[SET PROBLEM A] In the passage, what has the writer found to be a surprisingly good method for calming down?

[PASSAGE]
* BEGIN *

If I did a PhD now it wouldn’t be because I actually want to. It’s because I’m afraid of not doing it. Afraid of what it means for my identity as a medievalist and an academic if I let my MA be the end of my formal studies. Afraid of feeling inadequate around my more academic friends. I can’t let that happen. Those brainweasels can’t be allowed to win. Because three years of fear-driven study will only result in misery. The reason I was happier during my MA than during my BA was because I was there for love of the subject, and I don’t want to ruin that by slipping straight back into the same patterns.

And while I do intend to intensify my efforts at learning modern Irish, I don’t want it to be because I’m afraid of never being good enough to belong in my field. I’m tired of the ticking clock. I’m tired of fear looking over my shoulder, whispering to me to run faster and faster and faster just to keep up.

I don’t know how to put the love back into language-learning, but I want to try. Maybe it’ll mean, each day, identifying which new word I liked best, and focusing on those small moments of delight. Maybe it’ll mean making a game of it, or finding new ways to apply what I learn to my hobbies. I don’t expect every second of the process to be fun, but I want to learn to love the process and recognise my progress, instead of being haunted by everything I don’t know. I want to stop constantly comparing myself to others, and start finding the joy in my own journey.

I want to apply this to other areas of life, beyond languages. I want to ask myself honestly: fear or love? And if it’s fear, can I stop? Can I put it aside? Or can I reframe it and come at it from a different angle?

I want to love more and fear less. I think, if I stop allowing fear of my own inadequacy to motivate me, it’ll be easier to look outwards. Easier to celebrate others’ success, because I’ll no longer be so afraid of being left behind. Easier to recognise when a closed door is inviting me to take another route instead of locking me in a cupboard. I want to go forwards with curiosity and hope and excitement, rather than because I’m desperately trying to outrun the negative emotions creeping up behind me.

I’m not gonna say that anxiety attack the other night was a good thing (it kept me up until 4am, that’s never great), but I do think I learned something from thinking about life in those terms. I sat there at two in the morning, writing out quotes and thoughts and questions in insular minuscule — I’ve found calligraphy a surprisingly good method for calming down, because it requires such steady, deliberate movements that you can’t rush — and by the time I stopped, I’d gone from spiralling about how to use the next few months “productively”, academically speaking, to realising I couldn’t let myself be chased down that path.

I guess I’m sharing this for three reasons. The first is that I think it’s always comforting, if you’re the kind of person who suffers from impostor syndrome and a sense of inadequacy, to know that you’re not alone. I can give off a totally unfounded sense of confidence in person simply because I’m talkative, but I’m actually a doubt-ridden gremlin, and I feel that’s always worth pointing out, because it might reassure somebody. The second is that people are often asking me about my plans for the future, and while I’ve already talked about my academic intentions, I still feel it’s worth reiterating that I currently have no idea whether or not I’m going to do a PhD and I am deliberately trying not to treat it as an expectation, because that’s how I get trapped in the hamster wheel of academic progress/obligation.

* END *

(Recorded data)
* BEGIN *

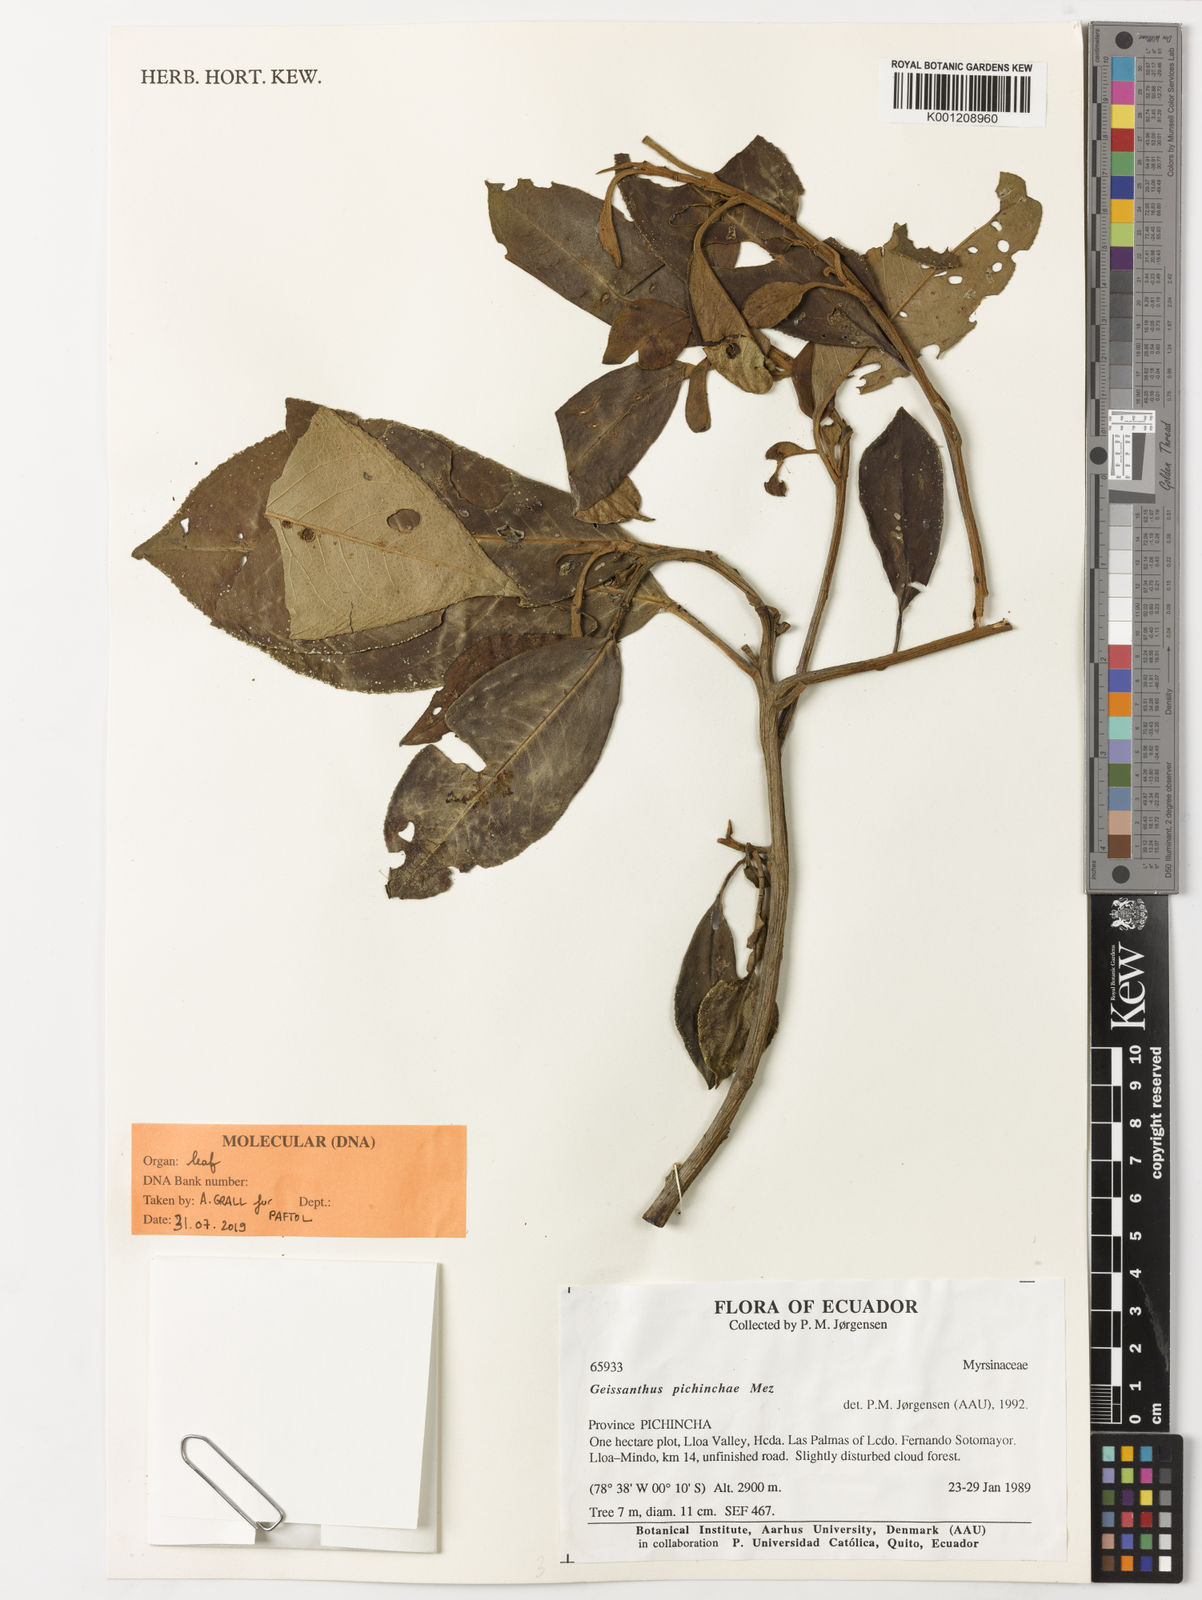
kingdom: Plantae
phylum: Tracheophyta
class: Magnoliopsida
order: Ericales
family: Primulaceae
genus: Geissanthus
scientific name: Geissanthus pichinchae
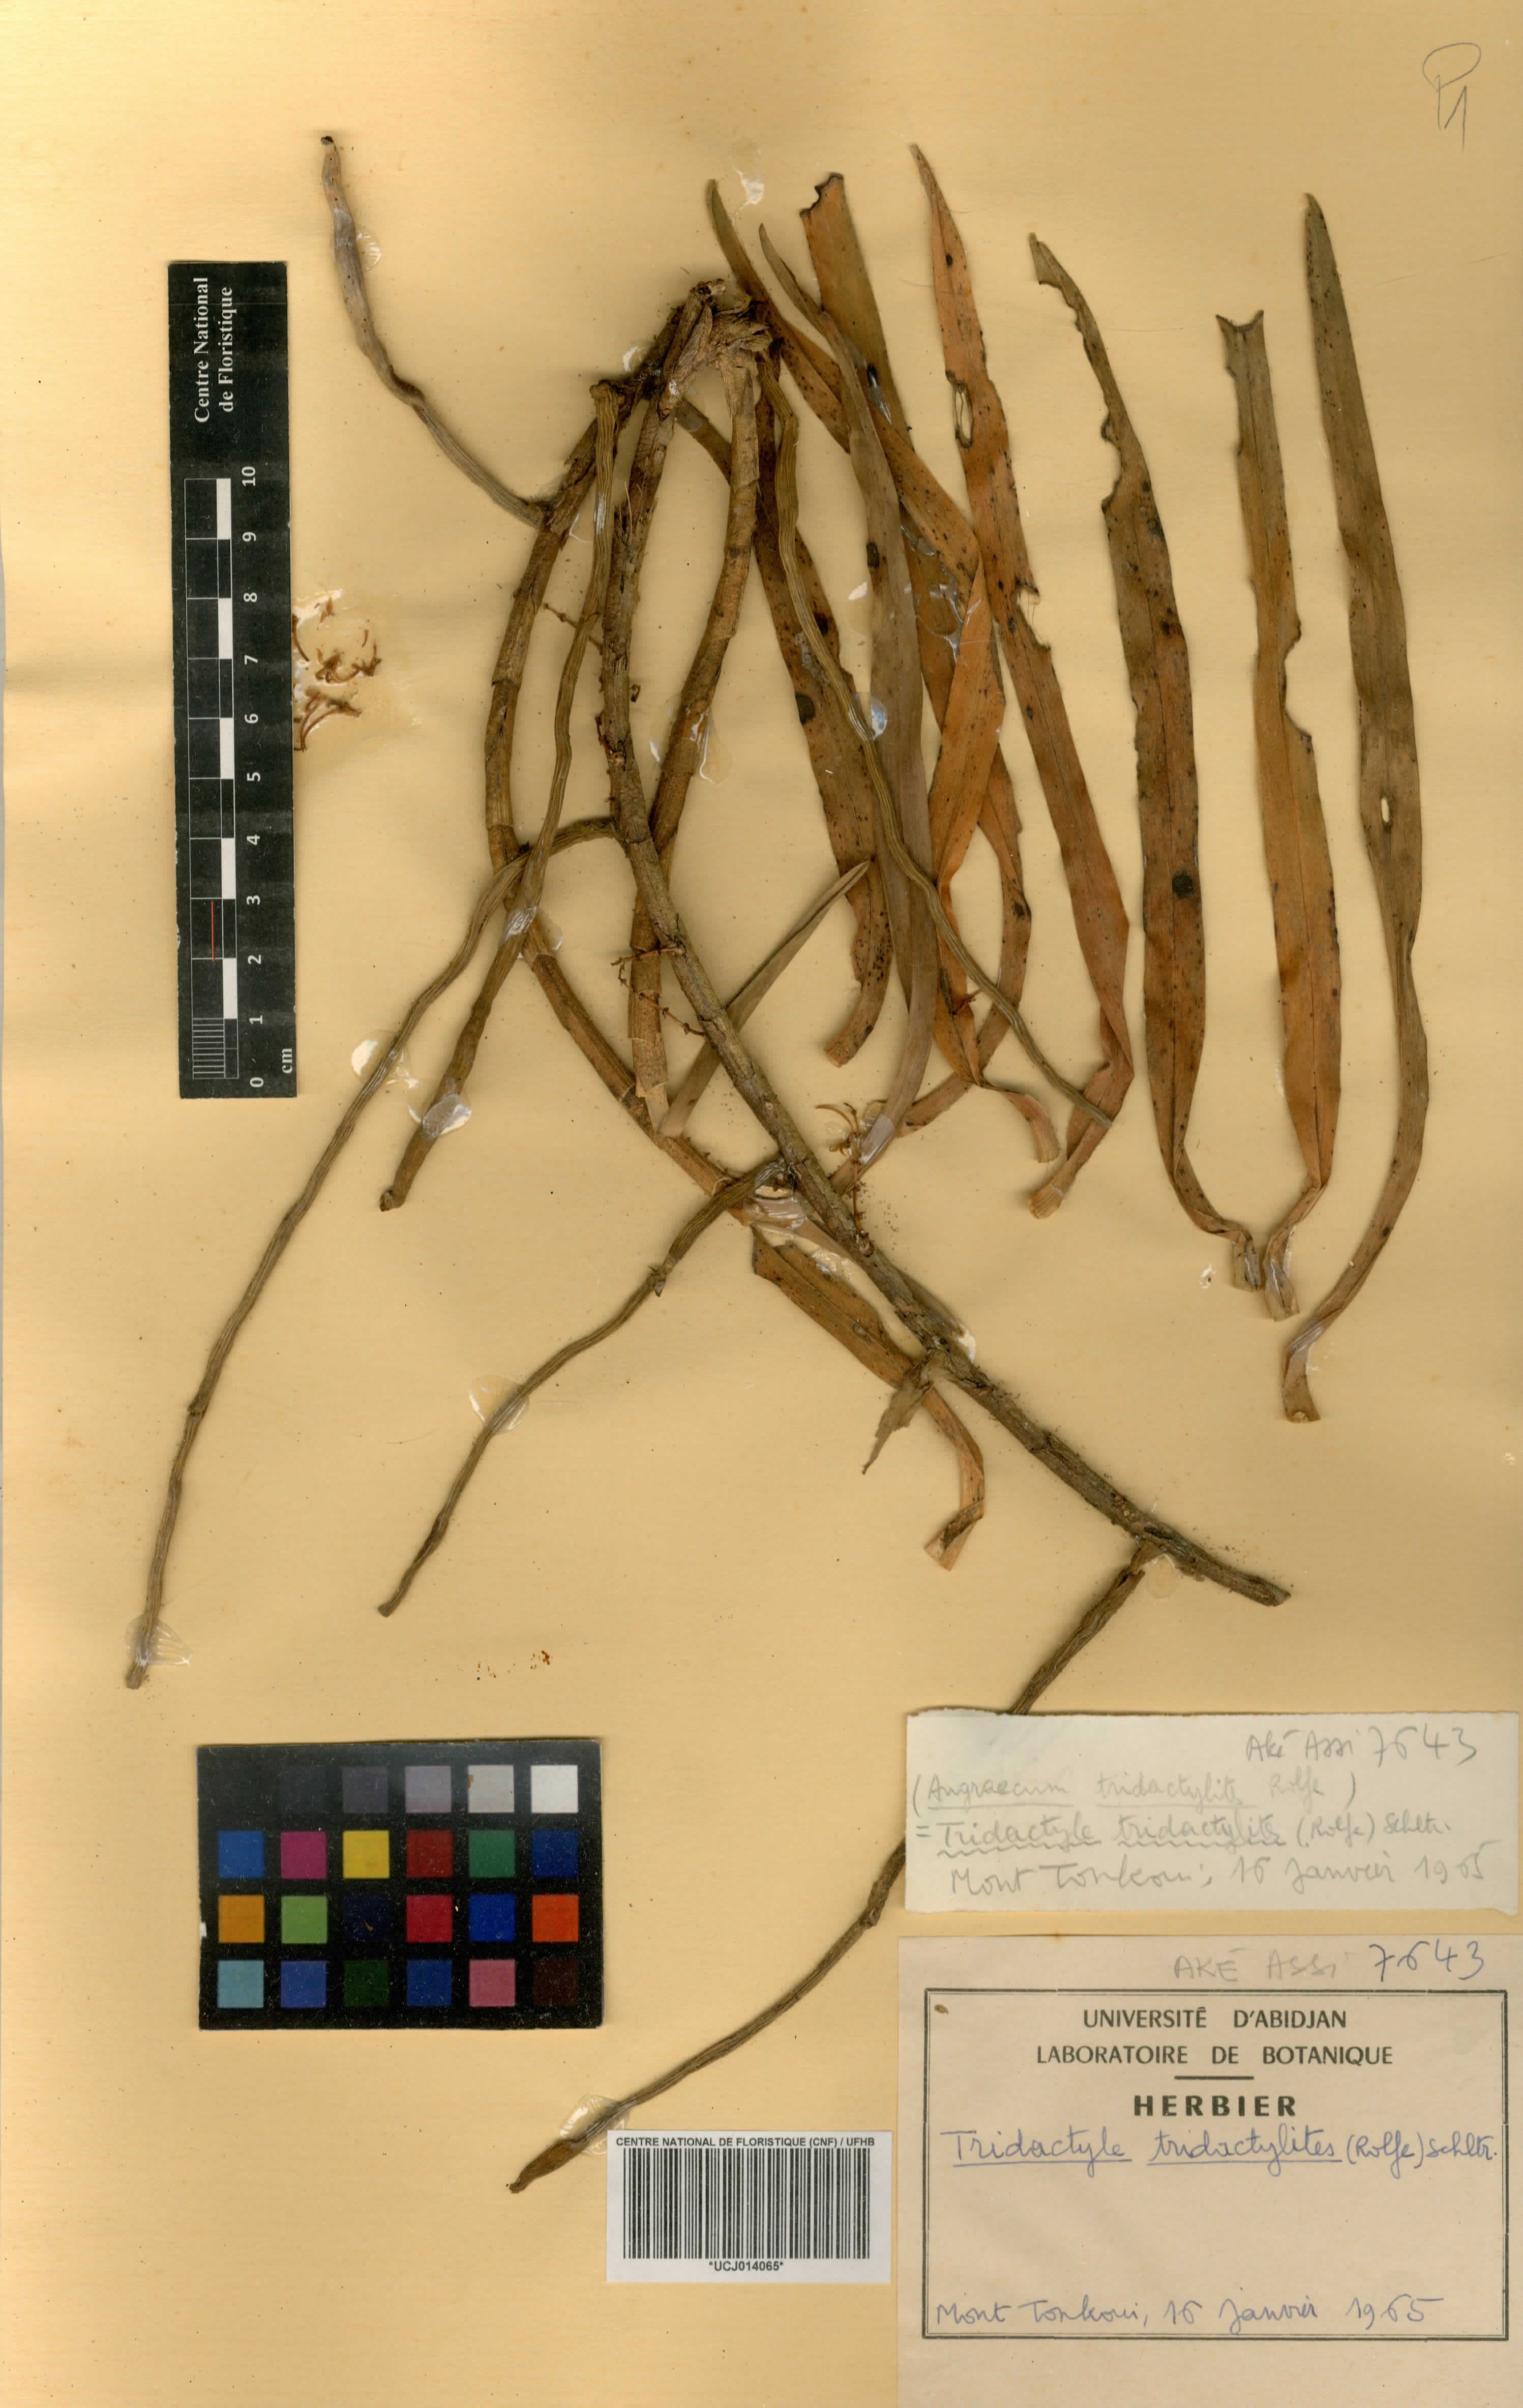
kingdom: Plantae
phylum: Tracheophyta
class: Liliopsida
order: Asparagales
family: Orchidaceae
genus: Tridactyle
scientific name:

* END *

[SET PROBLEM B] Edit all the recorded data rows by replacing "scientific name" with "species" wherever it occurs, and change nothing else. Leave the pictures out of your answer.

[EXERCISE ANSWER A] Calligraphy.

[EXERCISE ANSWER B]
kingdom: Plantae
phylum: Tracheophyta
class: Magnoliopsida
order: Ericales
family: Primulaceae
genus: Geissanthus
species: Geissanthus pichinchae
kingdom: Plantae
phylum: Tracheophyta
class: Liliopsida
order: Asparagales
family: Orchidaceae
genus: Tridactyle
species:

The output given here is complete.